(Records from a data collection)

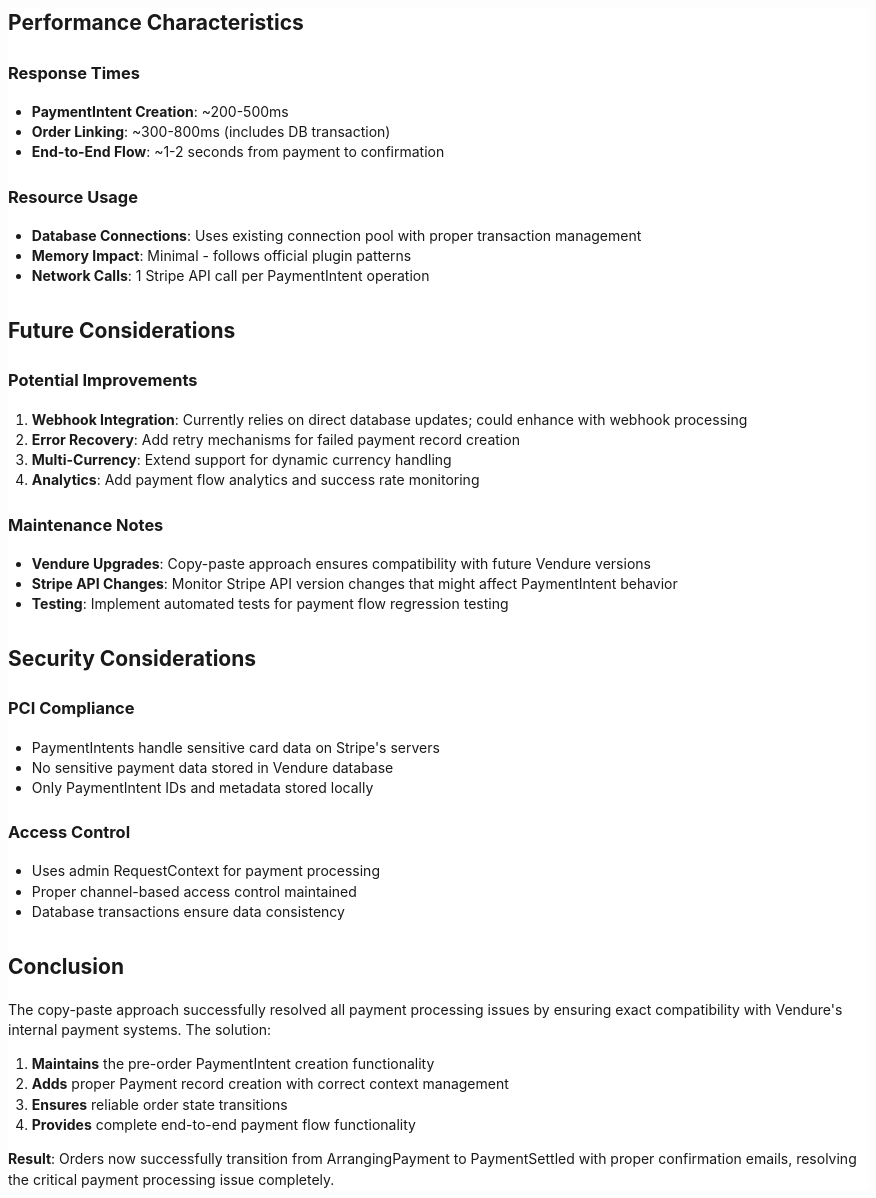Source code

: ## Performance Characteristics

### Response Times
- **PaymentIntent Creation**: ~200-500ms
- **Order Linking**: ~300-800ms (includes DB transaction)
- **End-to-End Flow**: ~1-2 seconds from payment to confirmation

### Resource Usage
- **Database Connections**: Uses existing connection pool with proper transaction management
- **Memory Impact**: Minimal - follows official plugin patterns
- **Network Calls**: 1 Stripe API call per PaymentIntent operation

## Future Considerations

### Potential Improvements
1. **Webhook Integration**: Currently relies on direct database updates; could enhance with webhook processing
2. **Error Recovery**: Add retry mechanisms for failed payment record creation
3. **Multi-Currency**: Extend support for dynamic currency handling
4. **Analytics**: Add payment flow analytics and success rate monitoring

### Maintenance Notes
- **Vendure Upgrades**: Copy-paste approach ensures compatibility with future Vendure versions
- **Stripe API Changes**: Monitor Stripe API version changes that might affect PaymentIntent behavior
- **Testing**: Implement automated tests for payment flow regression testing

## Security Considerations

### PCI Compliance
- PaymentIntents handle sensitive card data on Stripe's servers
- No sensitive payment data stored in Vendure database
- Only PaymentIntent IDs and metadata stored locally

### Access Control
- Uses admin RequestContext for payment processing
- Proper channel-based access control maintained
- Database transactions ensure data consistency

## Conclusion

The copy-paste approach successfully resolved all payment processing issues by ensuring exact compatibility with Vendure's internal payment systems. The solution:

1. **Maintains** the pre-order PaymentIntent creation functionality
2. **Adds** proper Payment record creation with correct context management  
3. **Ensures** reliable order state transitions
4. **Provides** complete end-to-end payment flow functionality

**Result**: Orders now successfully transition from ArrangingPayment to PaymentSettled with proper confirmation emails, resolving the critical payment processing issue completely.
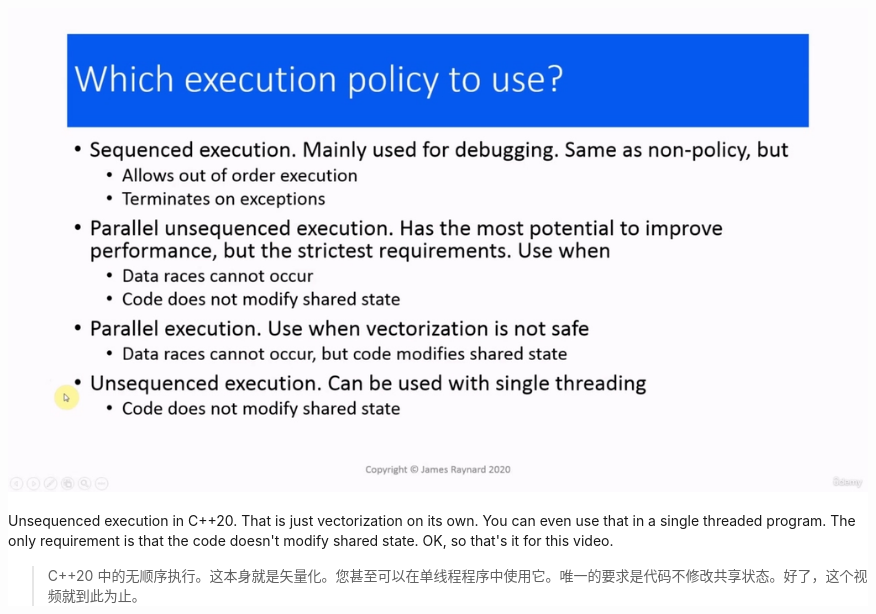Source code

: ![](./image/video.mp4_000933.760.jpg)

Unsequenced execution in C++20. That is just vectorization on its own. You can even use that in a single threaded program. The only requirement is that the code doesn't modify shared state. OK, so that's it for this video.

> C++20 中的无顺序执行。这本身就是矢量化。您甚至可以在单线程程序中使用它。唯一的要求是代码不修改共享状态。好了，这个视频就到此为止。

Work required:
Rewrite all of the rows above with "Stripe API" renamed to "payment provider API" everywhere it occurs, changing nothing else. Leave the pictures out.

The completed task:
Source code

: ## Performance Characteristics

### Response Times
- **PaymentIntent Creation**: ~200-500ms
- **Order Linking**: ~300-800ms (includes DB transaction)
- **End-to-End Flow**: ~1-2 seconds from payment to confirmation

### Resource Usage
- **Database Connections**: Uses existing connection pool with proper transaction management
- **Memory Impact**: Minimal - follows official plugin patterns
- **Network Calls**: 1 payment provider API call per PaymentIntent operation

## Future Considerations

### Potential Improvements
1. **Webhook Integration**: Currently relies on direct database updates; could enhance with webhook processing
2. **Error Recovery**: Add retry mechanisms for failed payment record creation
3. **Multi-Currency**: Extend support for dynamic currency handling
4. **Analytics**: Add payment flow analytics and success rate monitoring

### Maintenance Notes
- **Vendure Upgrades**: Copy-paste approach ensures compatibility with future Vendure versions
- **payment provider API Changes**: Monitor payment provider API version changes that might affect PaymentIntent behavior
- **Testing**: Implement automated tests for payment flow regression testing

## Security Considerations

### PCI Compliance
- PaymentIntents handle sensitive card data on Stripe's servers
- No sensitive payment data stored in Vendure database
- Only PaymentIntent IDs and metadata stored locally

### Access Control
- Uses admin RequestContext for payment processing
- Proper channel-based access control maintained
- Database transactions ensure data consistency

## Conclusion

The copy-paste approach successfully resolved all payment processing issues by ensuring exact compatibility with Vendure's internal payment systems. The solution:

1. **Maintains** the pre-order PaymentIntent creation functionality
2. **Adds** proper Payment record creation with correct context management  
3. **Ensures** reliable order state transitions
4. **Provides** complete end-to-end payment flow functionality

**Result**: Orders now successfully transition from ArrangingPayment to PaymentSettled with proper confirmation emails, resolving the critical payment processing issue completely.
Source code

: ![](./image/video.mp4_000933.760.jpg)

Unsequenced execution in C++20. That is just vectorization on its own. You can even use that in a single threaded program. The only requirement is that the code doesn't modify shared state. OK, so that's it for this video.

> C++20 中的无顺序执行。这本身就是矢量化。您甚至可以在单线程程序中使用它。唯一的要求是代码不修改共享状态。好了，这个视频就到此为止。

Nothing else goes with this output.